The latest Flaming Star/ FTD issue is about a period when Elvis was sitting on top of the world: late 1970/ early 1971: Taking Care Of Business - In A Flash by David English, Pal Granlund and Paul Richardson. Is this book also on top of the list?
Maybe it is bad luck that I got this book at about the same time as Elvis On Television and that one is still very fresh in memory. Anyway, this book can't compete with that one at all. Design-wise this book has several flaws. Golden text on a black background can be tasteful, but on a white background it does not work at all and is very hard to read. It isn't used very often, but still... Next to that the switching of font style and size is uneasy on the eye. Mostly I understand why it is done, but other solutions (indents, italics, framework) would have been a better solution. Photos in the background isn't a good idea either, especially when the contrast gets very bad because of it. All together the book gives a bit of a messy impression.

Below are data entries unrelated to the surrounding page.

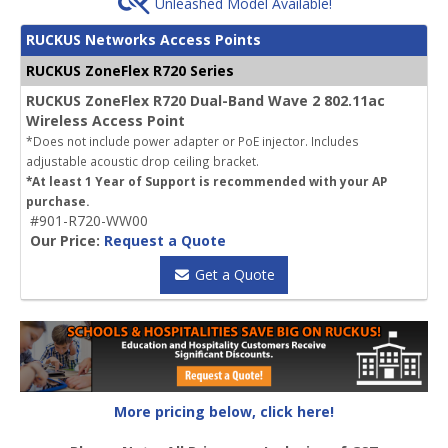
Unleashed Model Available!
RUCKUS Networks Access Points
RUCKUS ZoneFlex R720 Series
RUCKUS ZoneFlex R720 Dual-Band Wave 2 802.11ac
Wireless Access Point
*Does not include power adapter or PoE injector. Includes
adjustable acoustic drop ceiling bracket.
*At least 1 Year of Support is recommended with your AP
purchase.
#901-R720-WW00
Our Price:
Request a Quote
Get a Quote
More pricing below, click here!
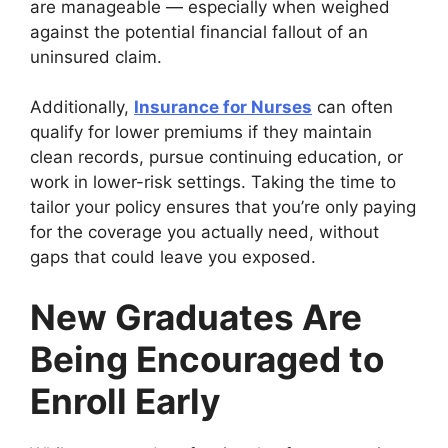
are manageable — especially when weighed
against the potential financial fallout of an
uninsured claim.
Additionally,
Insurance for Nurses
can often
qualify for lower premiums if they maintain
clean records, pursue continuing education, or
work in lower-risk settings. Taking the time to
tailor your policy ensures that you’re only paying
for the coverage you actually need, without
gaps that could leave you exposed.
New Graduates Are
Being Encouraged to
Enroll Early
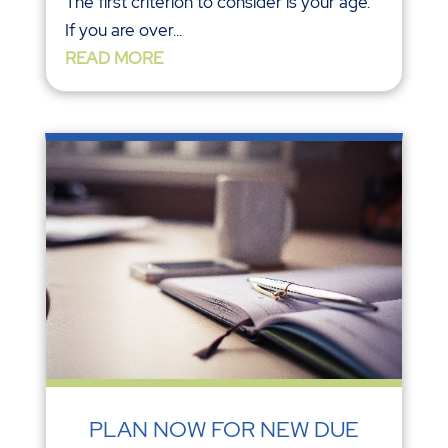
The first criterion to consider is your age.
If you are over...
READ MORE
PLAN NOW FOR NEW DUE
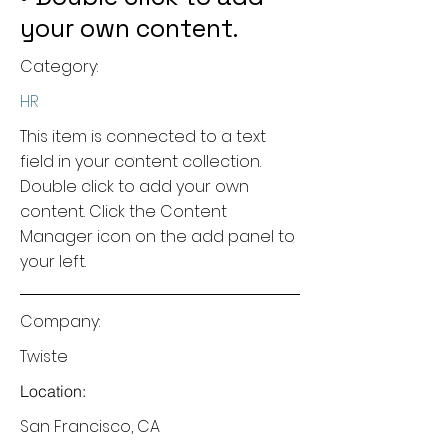
your own content.
Category:
HR
This item is connected to a text
field in your content collection.
Double click to add your own
content. Click the Content
Manager icon on the add panel to
your left.
Company:
Twiste
Location:
San Francisco, CA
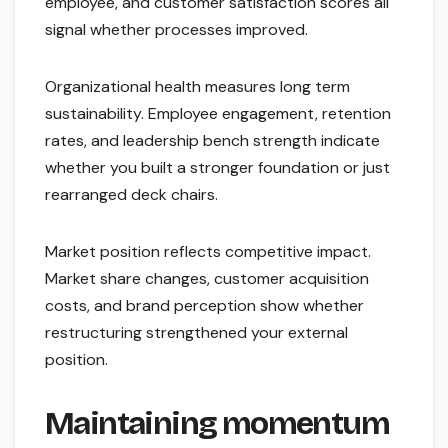
employee, and customer satisfaction scores all
signal whether processes improved.
Organizational health measures long term
sustainability. Employee engagement, retention
rates, and leadership bench strength indicate
whether you built a stronger foundation or just
rearranged deck chairs.
Market position reflects competitive impact.
Market share changes, customer acquisition
costs, and brand perception show whether
restructuring strengthened your external
position.
Maintaining momentum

Not unimportant with books is the content. Factual and textual there is little to be desired here. It is obviously the result of dedicated investigation. Sometimes to the extend that I got the feeling is this a book about Elvis or the collected diaries of some groupies ;). All kidding aside, the book is a great addition to other factual books like this. The 450+ pages sums up the last quarter of 1970 and the first weeks of 1971 almost day by day. Several new facts, corrected dates and such show up. I simply have to take a deep bow for so much dedication. I do the same for the extensive acknowledgements and bibliography, something a lot of books are missing.
The many many pictures are in both full colour and b/w. Sometimes I wonder if the picture (especially quite some of the Portland ones) is worth to be blown up like that. It brings back memories from the 80s and early 90s when I was watching videos with a white spot moving around that sounded like Elvis (most of the times). Maybe it's just me being spoilt, but I don't get warm or cold from a real bad quality picture (anymore).
Some memorabilia is included, but not too much, where used it is to the point and thus fitting.
Like the design of the book the CD gives a bit of a messy impression: six superb sounding studio tracks, a promo, another studio track, an audience recording of a show and the Jaycees speech. Why not at least keep the studio work together for listening pleasure. The most positive is that the sleeve threatens to give the show in one track, but luckily that is not the case (which makes the numbering on the sleeve wrong).
Content wise it is a nice addition to the collection, but too bad it is missing the finishing touch.